Die Klagen am Volksstimme-Telefon über die Unsauberkeit in den Straßen Schönebecks häufen sich. Die Anrufer fürchten sogar um den deutschlandweiten Ruf der Stadt, den enttäuschte Kurgäste weitertragen könnten. Eine Leserin ist überzeugt, dass es eine innerstädtische Kampagne geben muss. Bei diesem Thema, sagt sie, sollte sich jeder angesprochen fühlen.

Schönebeck (fm). Graubrücken nennt der Autor Erik Neutsch im ersten Buch einer vierteiligen Roman-Serie eine Stadt, in der unschwer Schönebeck zu erkennen ist. Neutsch, selbst gebürtiger Schönebecker, zeigt mit dieser Namensgebung offensichtlich auf, dass seine Heimatstadt auf ihn nicht eben einen bunten Eindruck macht. Vielleicht war das zu DDR-Zeiten industriell geprägte Schönebeck damals in der Tat noch grauer als andere, vergleichbare Städte. Ansichtssache. Doch ist Schönebeck heutzutage - mit einem oft beklagten Mangel an Industrie - auch schmuddeliger als andere Städte?

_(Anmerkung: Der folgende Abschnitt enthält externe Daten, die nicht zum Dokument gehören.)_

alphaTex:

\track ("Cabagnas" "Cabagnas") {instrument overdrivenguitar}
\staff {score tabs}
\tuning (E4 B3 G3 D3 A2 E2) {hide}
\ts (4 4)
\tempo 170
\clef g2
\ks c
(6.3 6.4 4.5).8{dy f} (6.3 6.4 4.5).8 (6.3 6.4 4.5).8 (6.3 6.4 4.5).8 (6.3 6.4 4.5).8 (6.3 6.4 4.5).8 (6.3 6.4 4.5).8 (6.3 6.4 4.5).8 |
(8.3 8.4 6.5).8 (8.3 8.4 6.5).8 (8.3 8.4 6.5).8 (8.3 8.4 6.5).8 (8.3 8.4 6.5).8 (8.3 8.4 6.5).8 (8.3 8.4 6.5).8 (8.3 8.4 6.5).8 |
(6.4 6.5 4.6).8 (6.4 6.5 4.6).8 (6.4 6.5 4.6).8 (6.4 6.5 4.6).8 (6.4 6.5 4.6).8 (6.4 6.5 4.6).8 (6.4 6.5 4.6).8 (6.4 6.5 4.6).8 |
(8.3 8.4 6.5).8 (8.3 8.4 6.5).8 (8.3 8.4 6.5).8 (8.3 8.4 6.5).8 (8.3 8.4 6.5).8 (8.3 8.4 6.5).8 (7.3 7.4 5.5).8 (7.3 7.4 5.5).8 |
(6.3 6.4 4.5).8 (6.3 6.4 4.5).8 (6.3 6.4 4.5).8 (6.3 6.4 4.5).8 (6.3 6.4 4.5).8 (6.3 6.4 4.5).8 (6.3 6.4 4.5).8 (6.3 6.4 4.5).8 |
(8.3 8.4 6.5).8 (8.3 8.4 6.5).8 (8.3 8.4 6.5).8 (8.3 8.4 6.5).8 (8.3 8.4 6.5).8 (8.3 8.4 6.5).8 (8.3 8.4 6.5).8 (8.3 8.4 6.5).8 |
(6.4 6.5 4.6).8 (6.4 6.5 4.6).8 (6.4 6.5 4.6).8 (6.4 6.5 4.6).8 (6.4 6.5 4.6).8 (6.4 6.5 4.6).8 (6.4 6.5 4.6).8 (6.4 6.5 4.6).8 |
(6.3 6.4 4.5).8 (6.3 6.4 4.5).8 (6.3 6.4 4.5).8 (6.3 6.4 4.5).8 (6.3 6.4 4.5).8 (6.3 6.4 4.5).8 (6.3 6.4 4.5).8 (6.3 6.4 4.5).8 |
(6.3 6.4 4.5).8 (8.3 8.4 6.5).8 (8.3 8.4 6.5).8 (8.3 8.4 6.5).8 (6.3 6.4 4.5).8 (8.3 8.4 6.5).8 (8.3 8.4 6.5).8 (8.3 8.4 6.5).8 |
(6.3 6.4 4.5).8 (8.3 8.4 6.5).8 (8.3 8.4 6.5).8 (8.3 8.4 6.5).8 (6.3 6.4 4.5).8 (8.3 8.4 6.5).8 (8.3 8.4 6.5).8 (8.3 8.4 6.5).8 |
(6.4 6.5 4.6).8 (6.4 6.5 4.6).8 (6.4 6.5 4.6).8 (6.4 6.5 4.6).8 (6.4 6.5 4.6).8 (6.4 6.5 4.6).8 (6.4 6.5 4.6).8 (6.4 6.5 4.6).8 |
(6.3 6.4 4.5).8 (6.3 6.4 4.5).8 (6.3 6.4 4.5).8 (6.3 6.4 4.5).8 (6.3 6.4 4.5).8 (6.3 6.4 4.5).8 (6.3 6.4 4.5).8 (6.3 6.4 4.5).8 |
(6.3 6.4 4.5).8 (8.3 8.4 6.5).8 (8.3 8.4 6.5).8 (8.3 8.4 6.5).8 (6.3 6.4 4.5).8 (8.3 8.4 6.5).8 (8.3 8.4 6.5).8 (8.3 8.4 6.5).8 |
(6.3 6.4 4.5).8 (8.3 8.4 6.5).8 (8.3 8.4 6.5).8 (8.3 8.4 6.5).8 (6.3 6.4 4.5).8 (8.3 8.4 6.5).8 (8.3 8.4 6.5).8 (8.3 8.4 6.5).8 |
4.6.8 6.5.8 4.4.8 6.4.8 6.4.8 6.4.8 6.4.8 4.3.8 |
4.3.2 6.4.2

Volksstimme-Leserin Monika Uhlstein meint: Ja. "Ich hatte jetzt Besuch von ehemaligen Schönebeckern. Sie versicherten mir, dass sie die Stadt so dreckig noch nie gesehen haben", berichtet sie am Leser-Telefon und spricht von unglaublich vielen "Tretminen", von weggeworfenem Papier, von Zigarettenstummeln, die allerorten herumliegen. "Hier ist wirklich einmal eine Kampagne nötig, um die Leute wachzurütteln. Das müssen wir massiv angehen", betont Monika Uhlstein. Daran sollte sich auch die Stadtverwaltung beteiligen, in dem zum Beispiel entlang der großen Straßen (Friedrichstraße, Hellge-Straße, Geschwister-Scholl-Straße) die Kehrmaschinen lieber einmal öfter fahren. Hilfreich könnte es auch sein, wenn Container für die allgemeine Müllbeseitigung aufgestellt würden. Dafür sei die Stadt schließlich da. "Das Problem können wir nicht schleifen lassen", so die Schönebeckerin ausdrücklich. Es müsse auch geklärt werden, wer die Straßenabschnitte vor den leerstehenden Häusern und vor den innerstädtischen Industriebrachen säubert. Sie nennt hier als Beispiel die Schillerstraße, mit den seit Jahren leerstehenden Gebäuden des einstigen Gummiwerkes. Monika Uhlstein: "Wir sind keine schöne Stadt. Okay. Aber wird sind eine dreckige Stadt. Und das ist schlimm." Ihr Appell an alle Bürger: Nur schimpfen reicht nicht. Selbst aktiv werden ist unumgänglich.

Ähnliche Meinungsäußerungen erreichten die Lokalredaktion der Volksstimme insbesondere in den vergangenen Wochen mehrfach. Die Straßen der Stadt seien schmutzig, noch schmutziger als früher. Vor allem in Anbetracht des Kurbades in Bad Salzelmen sei das ein absolut unhaltbarer Zustand, meint Brigitte Nowack. Sie befürchtet, dass Kurgäste einen schlimmen Eindruck von der Stadt bekommen und dieser dann bundesweit die Runde macht.

Doch wie positioniert sich die Stadtverwaltung zum Thema? Sind diese Beschwerden im Rathaus bekannt? Nehmen sie zu? Wie sieht die Zielvereinbarung mit dem Bauhof aus - wie die Touren des Bauhofs? Gibt es Probleme nach dem Winter bei der Stadtreinigung? Gibt es spezielle Auflagen für Kurstädte, was Ordnung und Sicherheit angeht?

Pressesprecher Hans-Peter Wannewitz: "Die Anfragen sind komplex und kaum mit ¿nackten\' schriftlichen Antworten zu beantworten." Er schlägt einen Gesprächstermin mit Ordnungsamtschef Waldemar Liedicke vor. Vielleicht ist das ja der Beginn der eingeforderten Sauberkeits-Kampagne.